■ **Potongan Teks**:

_ _ _ _ _ _ _

Apa pun Alasannya, Kekerasan dalam Relasi Tidak Boleh Dinormalisasi
Setuju kan kalau salah satu red flag dalam relasi antar-pasangan adalah kekerasan? Mirisnya, menurut data Komnas Perempuan terbaru di tahun 2021, laporan tentang kekerasan dalam pacaran menempati peringkat ketiga setelah kasus kekerasan dalam rumah tangga dan kekerasan seksual lho.
1200 laporan kekerasan dalam pacaran diterima Komnas Perempuan sejak awal Januari hingga Oktober 2021 silam. Yang dilaporkan saja sebanyak itu jumlahnya. Bagaimana dengan korban yang belum melapor dan masih bersama pasangan mereka yang abusif? Bisa jadi sahabat, orang terdekat, atau kita sendiri yang kelihatannya baik-baik saja juga mengalaminya.
Isu ini kembali menjadi trending topic di jagad maya akibat sebuah video ceramah seorang ustadzah yang viral baru-baru ini. Kisahnya tentang seorang istri yang jadi korban KDRT oleh suaminya. Menerima kekerasan fisik sampai menangis, namun memilih untuk “menutupi aib” suaminya. Plot twist-nya lagi, menurut kisah ini, suaminya justru jadi luluh dan semakin sayang pada sang istri dan pendengar ceramah seolah di-encourage untuk mengikuti tindakan sang istri kalau-kalau menjadi korban kekerasan.

_ _ _ _ _ _ _

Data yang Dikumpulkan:
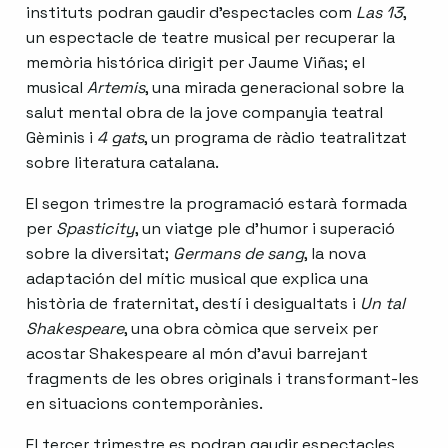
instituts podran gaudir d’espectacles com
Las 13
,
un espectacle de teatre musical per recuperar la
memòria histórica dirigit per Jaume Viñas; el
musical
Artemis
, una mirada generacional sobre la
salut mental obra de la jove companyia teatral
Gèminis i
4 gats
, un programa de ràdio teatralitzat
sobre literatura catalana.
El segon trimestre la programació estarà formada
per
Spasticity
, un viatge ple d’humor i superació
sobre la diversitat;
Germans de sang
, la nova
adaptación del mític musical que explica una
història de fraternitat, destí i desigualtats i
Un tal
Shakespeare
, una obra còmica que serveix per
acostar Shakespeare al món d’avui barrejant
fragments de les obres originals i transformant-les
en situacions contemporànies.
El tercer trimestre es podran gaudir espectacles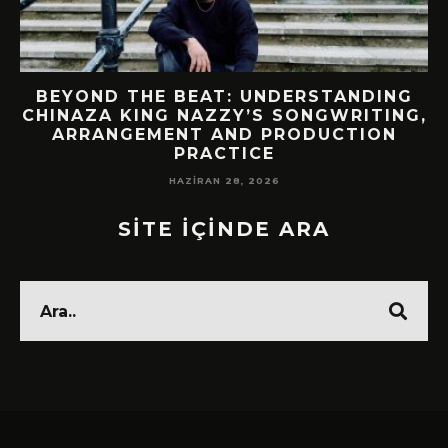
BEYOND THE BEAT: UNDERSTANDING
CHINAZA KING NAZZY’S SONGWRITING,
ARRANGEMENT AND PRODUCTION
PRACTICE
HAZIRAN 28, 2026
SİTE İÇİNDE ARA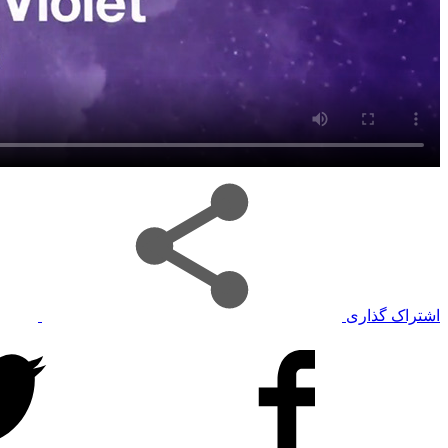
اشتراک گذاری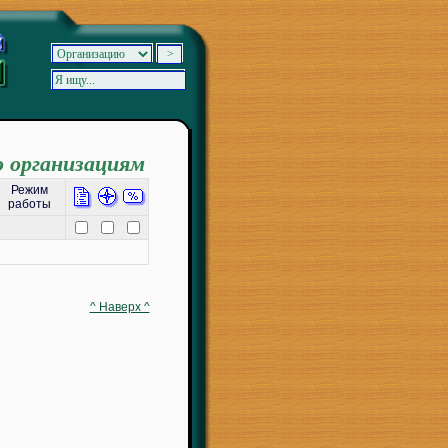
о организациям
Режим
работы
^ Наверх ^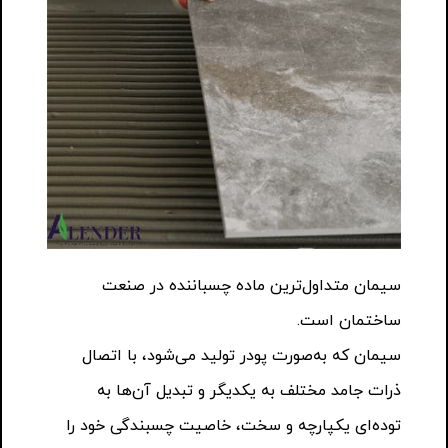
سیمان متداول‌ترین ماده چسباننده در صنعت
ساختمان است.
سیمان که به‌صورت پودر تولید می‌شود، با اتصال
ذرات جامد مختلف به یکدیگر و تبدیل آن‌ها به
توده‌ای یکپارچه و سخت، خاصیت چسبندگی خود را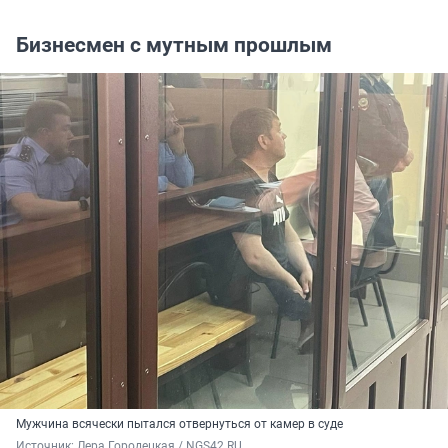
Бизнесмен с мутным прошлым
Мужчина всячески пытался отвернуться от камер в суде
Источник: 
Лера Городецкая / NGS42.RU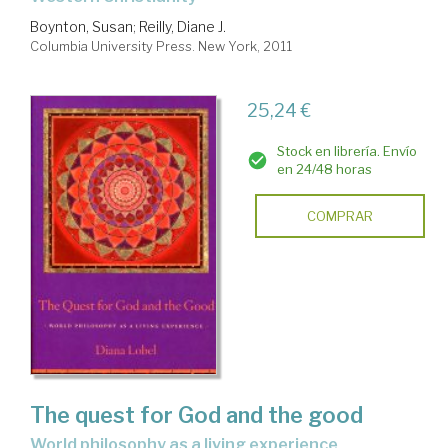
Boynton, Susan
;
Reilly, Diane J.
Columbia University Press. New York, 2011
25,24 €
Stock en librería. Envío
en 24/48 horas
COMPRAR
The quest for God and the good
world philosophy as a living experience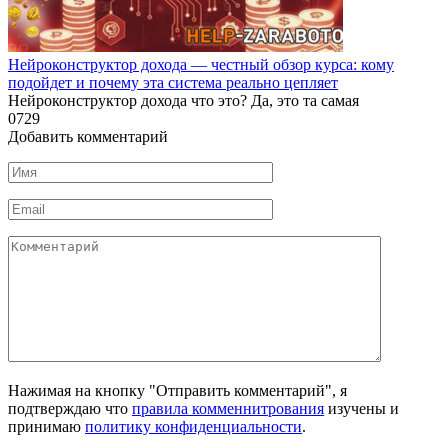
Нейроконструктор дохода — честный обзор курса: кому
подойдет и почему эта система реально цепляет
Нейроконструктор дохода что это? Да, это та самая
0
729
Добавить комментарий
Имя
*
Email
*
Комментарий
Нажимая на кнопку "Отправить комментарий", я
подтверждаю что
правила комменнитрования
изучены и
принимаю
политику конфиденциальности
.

_ _ _ _ _ _ _

■ **Petunjuk Tugas**: Ulangi seluruh teks tentang kekerasan dalam relasi tanpa mengubah satu kata atau tanda baca pun.

■ **Hasil Tugas**:
Apa pun Alasannya, Kekerasan dalam Relasi Tidak Boleh Dinormalisasi
Setuju kan kalau salah satu red flag dalam relasi antar-pasangan adalah kekerasan? Mirisnya, menurut data Komnas Perempuan terbaru di tahun 2021, laporan tentang kekerasan dalam pacaran menempati peringkat ketiga setelah kasus kekerasan dalam rumah tangga dan kekerasan seksual lho.
1200 laporan kekerasan dalam pacaran diterima Komnas Perempuan sejak awal Januari hingga Oktober 2021 silam. Yang dilaporkan saja sebanyak itu jumlahnya. Bagaimana dengan korban yang belum melapor dan masih bersama pasangan mereka yang abusif? Bisa jadi sahabat, orang terdekat, atau kita sendiri yang kelihatannya baik-baik saja juga mengalaminya.
Isu ini kembali menjadi trending topic di jagad maya akibat sebuah video ceramah seorang ustadzah yang viral baru-baru ini. Kisahnya tentang seorang istri yang jadi korban KDRT oleh suaminya. Menerima kekerasan fisik sampai menangis, namun memilih untuk “menutupi aib” suaminya. Plot twist-nya lagi, menurut kisah ini, suaminya justru jadi luluh dan semakin sayang pada sang istri dan pendengar ceramah seolah di-encourage untuk mengikuti tindakan sang istri kalau-kalau menjadi korban kekerasan.